** What you will do **
Repeat the listing exactly, minus the pictures.

--- Information provided Enclosed Below ---

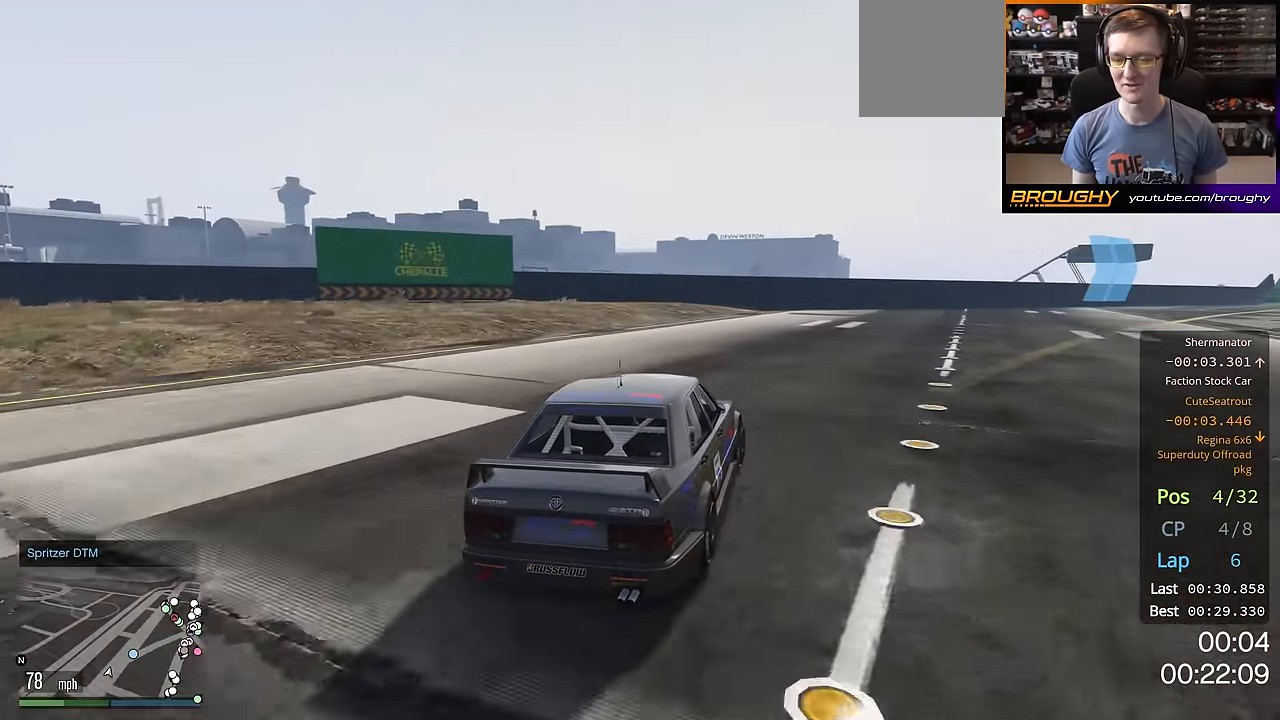
{"buttons": ["R2"], "left_stick": "down-right", "right_stick": "center", "events": [[184, "left_stick", "center"], [334, "left_stick", "down-right"]]}
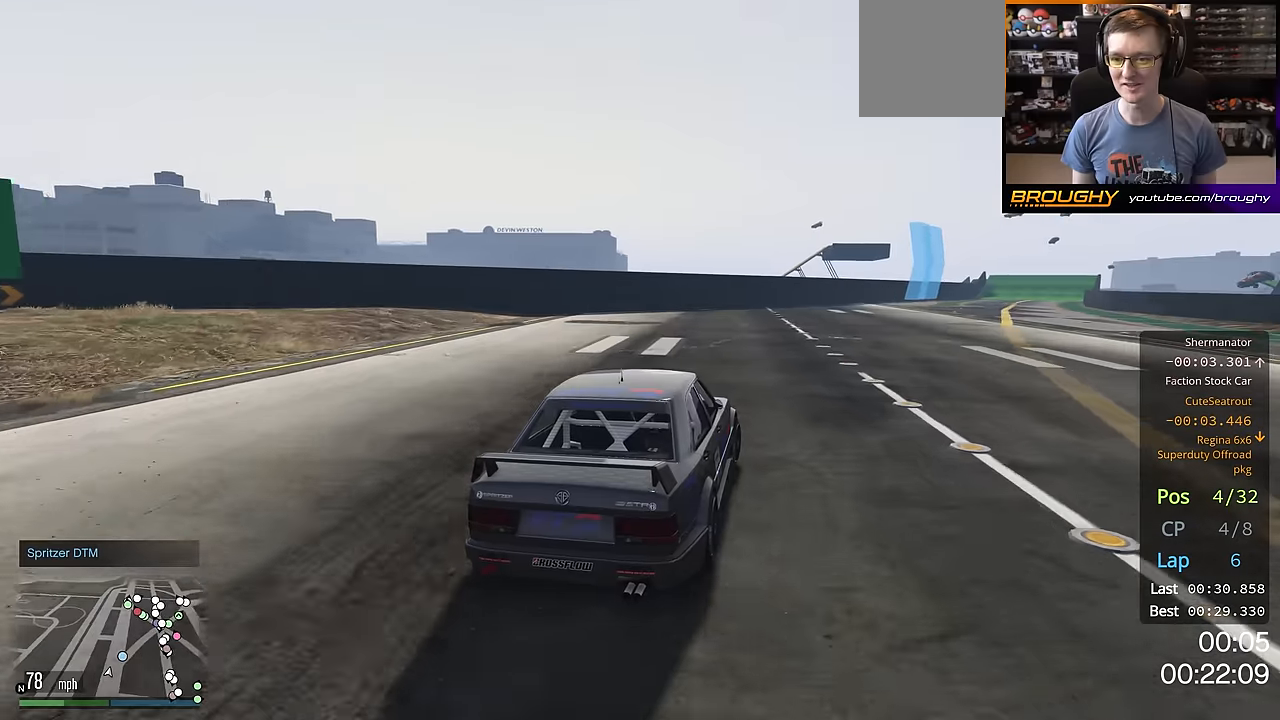
{"buttons": ["R2"], "left_stick": "center", "right_stick": "center", "events": [[17, "left_stick", "center"], [200, "left_stick", "right"], [350, "left_stick", "center"]]}
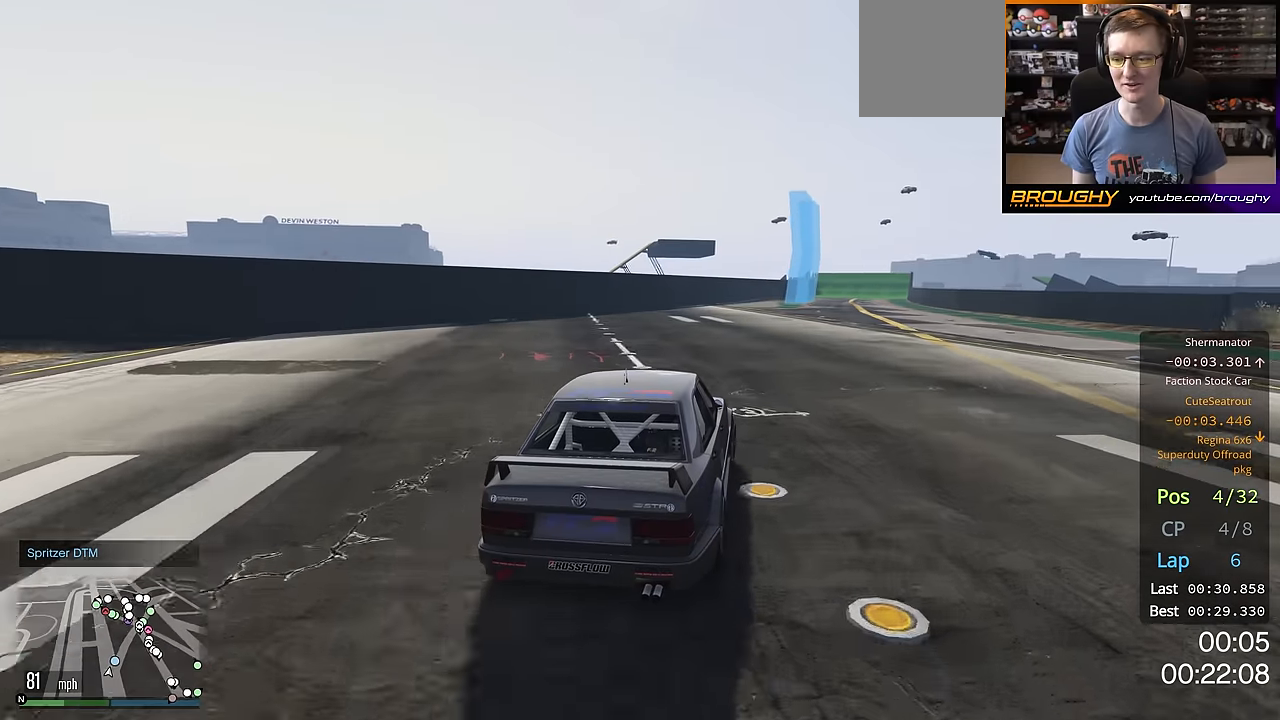
{"buttons": ["R2"], "left_stick": "center", "right_stick": "center", "events": [[368, "left_stick", "right"], [484, "left_stick", "center"]]}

--- End of Enclosed Information provided ---

** Answer box **
{"buttons": ["R2"], "left_stick": "down-right", "right_stick": "center", "events": [[184, "left_stick", "center"], [334, "left_stick", "down-right"]]}
{"buttons": ["R2"], "left_stick": "center", "right_stick": "center", "events": [[17, "left_stick", "center"], [200, "left_stick", "right"], [350, "left_stick", "center"]]}
{"buttons": ["R2"], "left_stick": "center", "right_stick": "center", "events": [[368, "left_stick", "right"], [484, "left_stick", "center"]]}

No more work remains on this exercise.